Fountain in front of the university casts Griffindor's mascot.
Students coming out of school. Notice they only have one leg. We had to take the train on station 9 3/4 to get here.



Tuesday, November 7, 2017

Portugal

     Got on the bus ride to the airport in Santiago to rent a car from OK Rental Car which took an hour to find as they were off the airport. That's what happens when you rent a car for 4 days and it only cost 36€. Road signs were all in Spanish so I decided to concentrate on my driving and just ignore all the signs and road markings. We decided to drive straight to Porto Portugal, the country's second most important city. We had to go through six highway toll stations and pay a total of 22€. Some of this infrastructure money has to be going towards their healthcare.

     Well, we are officially in Portugal now. Portuguese road signs are officially worst than Spanish road signs because I do not speak or read a word of Portuguese. Not even a cuss word so driving rage doesn't have a release mechanism.

     Newsflash! Portuguese driving directions, maps and impatient drivers are definitely worst than Portuguese road signs as it takes us oodles of repetitive drive bys and u turns and non existent road signs and impossible to find numbers before we found our 30€ honeymoon suite, wish we hadn't. Going to bed now and wishing that I'll wake up in Kansas.

Monday, November 6, 2017

Santiago

     Santiago was an inevitability. All roads on the Camino lead to Santiago. Of course when we saw the city of Santiago from the hilltop, it was only 5 km away and it was all downhill from there. It was a line I told Laura numerous times a day on this entire trip. All told, the last 5 km at the end of each daily walk never feels less than 10 km and is never ever all downhill from there especially when the question of "Are we there yet?" Is asked too early.
From this hilltop, he may be pointing to Santiago but he's not saying it is all downhill.

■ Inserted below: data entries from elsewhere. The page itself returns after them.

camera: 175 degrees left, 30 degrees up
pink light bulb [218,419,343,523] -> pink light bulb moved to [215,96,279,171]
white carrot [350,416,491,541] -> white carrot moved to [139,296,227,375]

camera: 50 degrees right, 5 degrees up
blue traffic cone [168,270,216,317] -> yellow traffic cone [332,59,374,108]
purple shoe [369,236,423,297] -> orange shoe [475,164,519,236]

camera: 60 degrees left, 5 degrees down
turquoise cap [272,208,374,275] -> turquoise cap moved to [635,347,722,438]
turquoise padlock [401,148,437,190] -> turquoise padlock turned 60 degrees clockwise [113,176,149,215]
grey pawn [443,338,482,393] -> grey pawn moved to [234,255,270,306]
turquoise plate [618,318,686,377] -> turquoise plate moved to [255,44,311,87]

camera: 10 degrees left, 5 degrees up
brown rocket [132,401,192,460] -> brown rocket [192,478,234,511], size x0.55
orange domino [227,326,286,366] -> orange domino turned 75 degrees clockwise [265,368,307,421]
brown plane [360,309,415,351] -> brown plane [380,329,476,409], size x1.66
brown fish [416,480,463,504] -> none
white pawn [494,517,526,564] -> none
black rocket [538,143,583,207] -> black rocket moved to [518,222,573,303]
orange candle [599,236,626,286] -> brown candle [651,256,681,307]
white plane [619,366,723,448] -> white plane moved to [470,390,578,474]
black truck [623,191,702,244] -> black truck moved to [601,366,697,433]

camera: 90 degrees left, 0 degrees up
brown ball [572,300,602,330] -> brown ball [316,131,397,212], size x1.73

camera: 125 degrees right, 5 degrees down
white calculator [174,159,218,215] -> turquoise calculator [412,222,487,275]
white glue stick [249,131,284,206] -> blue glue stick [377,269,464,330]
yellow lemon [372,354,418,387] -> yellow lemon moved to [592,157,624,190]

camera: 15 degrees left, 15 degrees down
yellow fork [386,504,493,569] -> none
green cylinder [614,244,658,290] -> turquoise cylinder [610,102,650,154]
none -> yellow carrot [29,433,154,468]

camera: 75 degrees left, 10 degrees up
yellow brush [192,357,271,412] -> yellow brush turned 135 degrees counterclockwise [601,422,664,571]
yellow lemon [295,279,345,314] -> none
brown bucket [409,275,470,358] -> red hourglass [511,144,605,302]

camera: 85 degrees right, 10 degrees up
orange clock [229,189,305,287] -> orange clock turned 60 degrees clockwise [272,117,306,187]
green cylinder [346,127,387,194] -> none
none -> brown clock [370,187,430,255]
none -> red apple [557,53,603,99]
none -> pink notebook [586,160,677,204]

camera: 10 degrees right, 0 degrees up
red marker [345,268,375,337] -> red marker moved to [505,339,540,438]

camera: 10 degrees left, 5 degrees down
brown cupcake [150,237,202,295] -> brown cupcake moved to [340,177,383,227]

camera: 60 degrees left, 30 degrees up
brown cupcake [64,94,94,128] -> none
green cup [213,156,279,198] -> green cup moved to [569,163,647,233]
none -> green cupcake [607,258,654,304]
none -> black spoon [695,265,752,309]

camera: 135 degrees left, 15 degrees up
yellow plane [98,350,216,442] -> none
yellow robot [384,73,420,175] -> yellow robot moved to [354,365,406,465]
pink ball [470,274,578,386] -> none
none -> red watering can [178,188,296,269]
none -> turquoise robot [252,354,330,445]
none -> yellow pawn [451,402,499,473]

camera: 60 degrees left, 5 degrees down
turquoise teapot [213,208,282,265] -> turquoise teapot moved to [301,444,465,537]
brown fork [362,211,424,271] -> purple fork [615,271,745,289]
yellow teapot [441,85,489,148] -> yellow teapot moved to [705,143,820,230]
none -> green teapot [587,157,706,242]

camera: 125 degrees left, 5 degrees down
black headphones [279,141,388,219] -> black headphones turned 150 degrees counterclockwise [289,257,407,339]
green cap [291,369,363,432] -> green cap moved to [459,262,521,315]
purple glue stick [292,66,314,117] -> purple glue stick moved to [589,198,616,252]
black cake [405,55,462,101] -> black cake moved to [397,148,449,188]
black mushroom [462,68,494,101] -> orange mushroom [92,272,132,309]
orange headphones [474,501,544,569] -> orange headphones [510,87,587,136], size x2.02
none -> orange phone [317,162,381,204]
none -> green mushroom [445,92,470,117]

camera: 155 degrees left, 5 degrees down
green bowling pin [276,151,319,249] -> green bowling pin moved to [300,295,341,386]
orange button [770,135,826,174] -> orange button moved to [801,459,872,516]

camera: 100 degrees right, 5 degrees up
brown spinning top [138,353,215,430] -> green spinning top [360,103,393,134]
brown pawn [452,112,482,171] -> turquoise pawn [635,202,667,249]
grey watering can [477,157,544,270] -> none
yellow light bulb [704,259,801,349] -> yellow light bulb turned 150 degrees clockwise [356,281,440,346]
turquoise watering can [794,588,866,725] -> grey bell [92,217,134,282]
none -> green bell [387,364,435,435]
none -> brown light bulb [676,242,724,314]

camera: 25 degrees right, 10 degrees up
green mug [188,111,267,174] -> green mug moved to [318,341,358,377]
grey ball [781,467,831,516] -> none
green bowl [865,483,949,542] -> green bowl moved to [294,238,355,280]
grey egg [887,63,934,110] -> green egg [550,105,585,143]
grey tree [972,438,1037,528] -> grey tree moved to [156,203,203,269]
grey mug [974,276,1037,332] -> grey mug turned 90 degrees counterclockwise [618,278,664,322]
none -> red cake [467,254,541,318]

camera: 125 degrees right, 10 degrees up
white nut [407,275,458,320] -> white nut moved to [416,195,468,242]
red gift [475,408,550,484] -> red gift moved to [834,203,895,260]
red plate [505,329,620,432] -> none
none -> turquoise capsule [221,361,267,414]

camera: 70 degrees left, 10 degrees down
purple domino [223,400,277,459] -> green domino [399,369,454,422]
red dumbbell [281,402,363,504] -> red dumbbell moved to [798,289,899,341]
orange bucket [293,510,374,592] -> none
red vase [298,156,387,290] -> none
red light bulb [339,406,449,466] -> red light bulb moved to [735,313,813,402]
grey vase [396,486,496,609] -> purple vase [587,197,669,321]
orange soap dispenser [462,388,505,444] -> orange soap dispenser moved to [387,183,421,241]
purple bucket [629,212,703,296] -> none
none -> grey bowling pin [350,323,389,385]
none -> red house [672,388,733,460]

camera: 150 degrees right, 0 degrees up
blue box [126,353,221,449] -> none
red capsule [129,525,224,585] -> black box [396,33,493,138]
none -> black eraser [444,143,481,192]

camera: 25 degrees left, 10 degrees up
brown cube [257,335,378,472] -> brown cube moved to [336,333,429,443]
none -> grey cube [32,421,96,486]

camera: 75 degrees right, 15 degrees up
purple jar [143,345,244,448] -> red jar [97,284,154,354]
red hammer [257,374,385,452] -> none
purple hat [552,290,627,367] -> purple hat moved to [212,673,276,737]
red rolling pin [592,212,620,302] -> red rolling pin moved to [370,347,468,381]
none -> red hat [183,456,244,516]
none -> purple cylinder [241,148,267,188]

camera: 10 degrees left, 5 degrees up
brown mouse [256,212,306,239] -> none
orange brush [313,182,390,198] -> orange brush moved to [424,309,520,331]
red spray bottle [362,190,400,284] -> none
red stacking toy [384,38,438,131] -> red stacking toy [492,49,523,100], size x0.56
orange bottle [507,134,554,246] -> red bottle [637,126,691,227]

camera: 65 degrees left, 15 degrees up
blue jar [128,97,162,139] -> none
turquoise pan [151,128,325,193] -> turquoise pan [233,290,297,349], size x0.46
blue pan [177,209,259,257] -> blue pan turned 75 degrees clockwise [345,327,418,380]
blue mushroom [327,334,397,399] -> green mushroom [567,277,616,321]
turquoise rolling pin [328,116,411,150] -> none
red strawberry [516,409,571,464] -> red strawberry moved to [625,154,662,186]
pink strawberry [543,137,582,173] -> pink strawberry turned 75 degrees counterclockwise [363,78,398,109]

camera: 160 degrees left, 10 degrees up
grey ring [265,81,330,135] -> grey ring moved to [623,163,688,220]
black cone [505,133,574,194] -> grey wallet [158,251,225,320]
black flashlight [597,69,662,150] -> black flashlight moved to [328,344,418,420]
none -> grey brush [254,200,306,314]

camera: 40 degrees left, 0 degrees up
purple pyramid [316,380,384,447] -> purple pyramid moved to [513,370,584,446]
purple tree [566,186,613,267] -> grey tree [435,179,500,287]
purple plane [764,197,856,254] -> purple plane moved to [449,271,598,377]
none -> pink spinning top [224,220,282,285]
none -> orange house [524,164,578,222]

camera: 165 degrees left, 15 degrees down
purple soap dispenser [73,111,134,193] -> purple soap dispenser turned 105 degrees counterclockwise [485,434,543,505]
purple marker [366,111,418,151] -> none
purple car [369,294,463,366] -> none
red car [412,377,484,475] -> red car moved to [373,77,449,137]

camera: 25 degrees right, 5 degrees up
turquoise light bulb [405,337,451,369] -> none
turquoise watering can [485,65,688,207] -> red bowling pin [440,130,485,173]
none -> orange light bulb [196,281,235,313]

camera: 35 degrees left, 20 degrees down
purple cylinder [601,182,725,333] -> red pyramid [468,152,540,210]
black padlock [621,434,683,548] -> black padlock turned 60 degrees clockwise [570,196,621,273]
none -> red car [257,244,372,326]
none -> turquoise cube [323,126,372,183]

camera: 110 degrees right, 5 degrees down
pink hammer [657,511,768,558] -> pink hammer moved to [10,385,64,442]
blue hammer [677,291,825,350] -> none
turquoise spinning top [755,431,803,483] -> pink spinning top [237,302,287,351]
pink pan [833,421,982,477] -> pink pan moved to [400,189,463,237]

     Santiago is a conundrum. We may have occasionally enjoyed it in the four times that we have been here. But for us, it mostly spells the end, a city of goodbyes and we don't like that. Peregrinos do not like to say goodbye. We say buen camino and don't say goodbye because we inevitably see them on the next day, at least we hope to. In Santiago, we say goodbye for the first time. Did I mention that we don't like it.?
Our Camino Family
Slightly extended Camino family. The real family is much, much bigger. Some arriving the day before, some arriving tomorrow.

It was a long journey but not long enough.

Sunday, November 5, 2017

3 Days


     Yes. 3 days without writing, 3 days of walking, 3 days of good food, 3 days of poor wifi, 3 days of cardplaying, 3 days of friendship. Okay, 3 days of writer's block. Make that 4 days.

     So much has occurred these last few days that I feel bad for not writing them down and my feeble brain has already erased most of it so I will have to rely on my poor photos to jiggle them loose.

This guy kept leaning on me.

Ruins on top of the hill off the Camino trail that Laura discovered due to her FOMO-fear of missing out. It is after Portomarin.

Full rainbow after the rain.

Seafood stuffed crepes in Arzua
Pork loin marinated in garlic and parsley
Stuffed peppers
Stewed beef. All four from one dinner.

Laura doesn't quite fit in with these local ladies, mostly because she is not carrying flowers like they are.




Never appreciated walking through Galicia until the third time when I finally realized that Santiago was not the goal and I paid more heed to where I actually am.


Group dinner the night before walking into Santiago.